In 1971, psychology professor Philip Zimbardo conducted an experiment in the basement of Stanford University. The purpose was to discover the psychological effects of power by focusing on the relationship between prison guards and prisoners. 75 applicants were given interviews and personality tests to determine if they were fit to participate. Eventually, 21 college boys passed the tests and then were randomly selected to be a prisoner or a prison guard. Prisoners were to identify as the number they were given, which forced them to lose their sense of individuality. So, the experiment took off and the guards quickly began embracing authoritarian measures, subjecting prisoners to psychological torture. What was supposed to be a two week long experiment, ended up lasting only six days instead due to the guards’ abuse. Today, there are laws that stop psychologists from mentally tormenting someone, something that didn’t exactly exist over 50 years ago. Suddenly, because of these laws, Zimbardo’s experiment raises concerns and the question, was this experiment unethical? The effects it had and the events that occured within the walls of Stanford suggest that this experiment was certainly unethical.
There were quite a few violations that interrupted the experiment. For example, Zimbardo didn’t take the necessary time to do more research on what events may or may not occur in the mock prison. One of Zimbardo’s old roommates paid a visit to the prison and had asked what the independent variable of the experiment was. Zimbardo didn’t have an answer for him but, later found out how important that variable could have been. Instead, he made a role playing scenario with no other prison that had different conditions to measure his testing results against (The Medium). Before the experiment had begun, the prisoner’s signed a consent form that confirmed there would be no physical harm done to them.
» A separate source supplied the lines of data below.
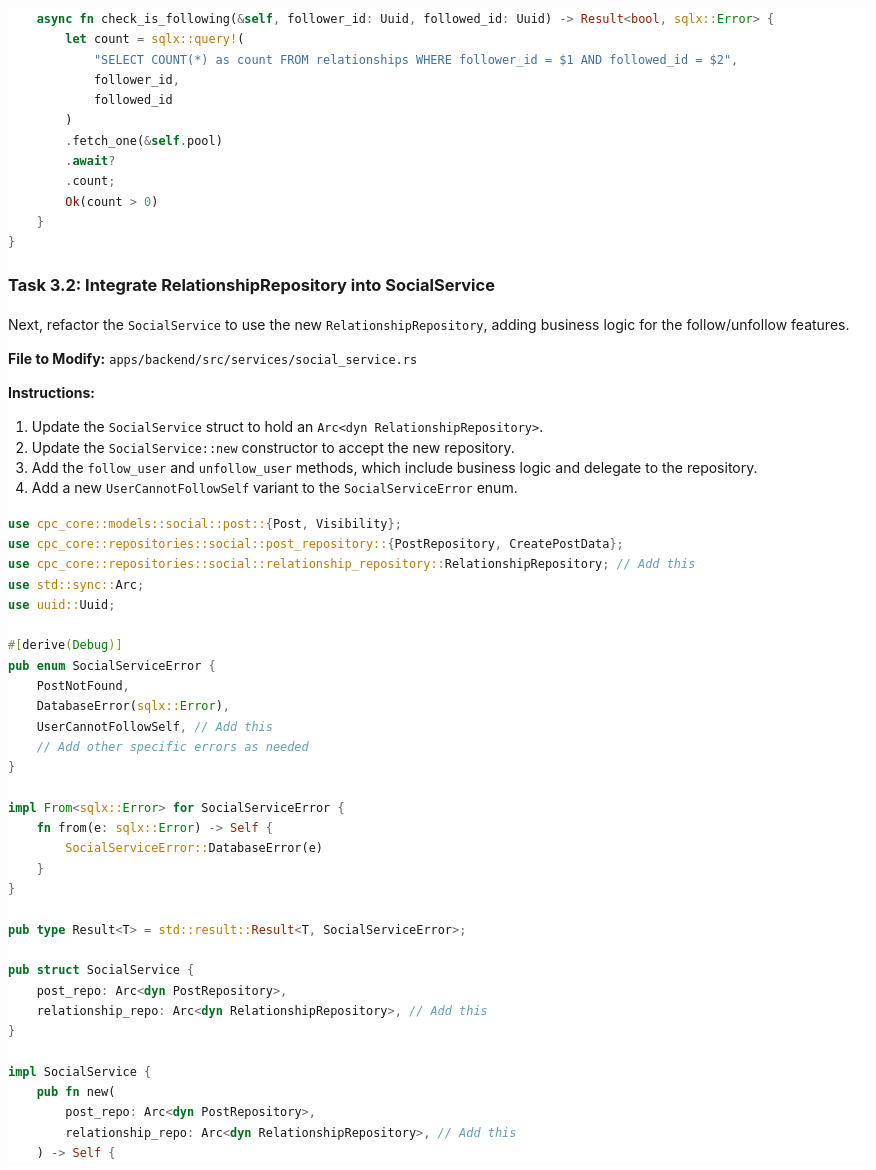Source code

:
 ```rust
    async fn check_is_following(&self, follower_id: Uuid, followed_id: Uuid) -> Result<bool, sqlx::Error> {
        let count = sqlx::query!(
            "SELECT COUNT(*) as count FROM relationships WHERE follower_id = $1 AND followed_id = $2",
            follower_id,
            followed_id
        )
        .fetch_one(&self.pool)
        .await?
        .count;
        Ok(count > 0)
    }
}
```

### Task 3.2: Integrate RelationshipRepository into SocialService

Next, refactor the `SocialService` to use the new `RelationshipRepository`, adding business logic for the follow/unfollow features.

**File to Modify:** `apps/backend/src/services/social_service.rs`

**Instructions:**

1.  Update the `SocialService` struct to hold an `Arc<dyn RelationshipRepository>`.
2.  Update the `SocialService::new` constructor to accept the new repository.
3.  Add the `follow_user` and `unfollow_user` methods, which include business logic and delegate to the repository.
4.  Add a new `UserCannotFollowSelf` variant to the `SocialServiceError` enum.

```rust
use cpc_core::models::social::post::{Post, Visibility};
use cpc_core::repositories::social::post_repository::{PostRepository, CreatePostData};
use cpc_core::repositories::social::relationship_repository::RelationshipRepository; // Add this
use std::sync::Arc;
use uuid::Uuid;

#[derive(Debug)]
pub enum SocialServiceError {
    PostNotFound,
    DatabaseError(sqlx::Error),
    UserCannotFollowSelf, // Add this
    // Add other specific errors as needed
}

impl From<sqlx::Error> for SocialServiceError {
    fn from(e: sqlx::Error) -> Self {
        SocialServiceError::DatabaseError(e)
    }
}

pub type Result<T> = std::result::Result<T, SocialServiceError>;

pub struct SocialService {
    post_repo: Arc<dyn PostRepository>,
    relationship_repo: Arc<dyn RelationshipRepository>, // Add this
}

impl SocialService {
    pub fn new(
        post_repo: Arc<dyn PostRepository>,
        relationship_repo: Arc<dyn RelationshipRepository>, // Add this
    ) -> Self {
```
However, guards later began hitting their prisoners which should have terminated the experiment all together but, it kept going. One of the only few rules given to the guards was that there would be no hitting but, the untrained men abused this power, yet, nothing was done to stop them. It was obvious that the prison guards were unprepared for their roles and took advantage of the duties presented to them.
Furthermore, it wasn’t just physical abuse, there was evidence of mental and psychological effects too. Many prisoners experienced long term traumas brought on by fear and events that occurred in the prison. For instance, prisoner #8612 “began suffering from acute emotional disturbance, disorganized thinking, uncontrollable crying, and rage” (simplypsychology). The prisoner then had a meeting with the guards but, they referred to him as very weak. When he returned to his cell, he told the other prisoners that “you can’t leave. You can’t quit”. A line had been crossed here and it was obvious, #8612 had to be let out. These 11 prisoners were not protected from emotional harm rather, they were humiliated and went through phases of uncontrollable screaming and crying.
The experiment ended abruptly on the sixth day after Dr. Christina Maslach visited and became horrified at the events, which brought Zimbardo back to reality. The prisoners went home and visited therapists to help with their disorders that came to life from this experiment. The guards became discouraged that their time of abusing people with no consequences came to an end. Zimbardo’s prison experiment was unethical due to poor debriefings of the prisoners and lack of protection for all.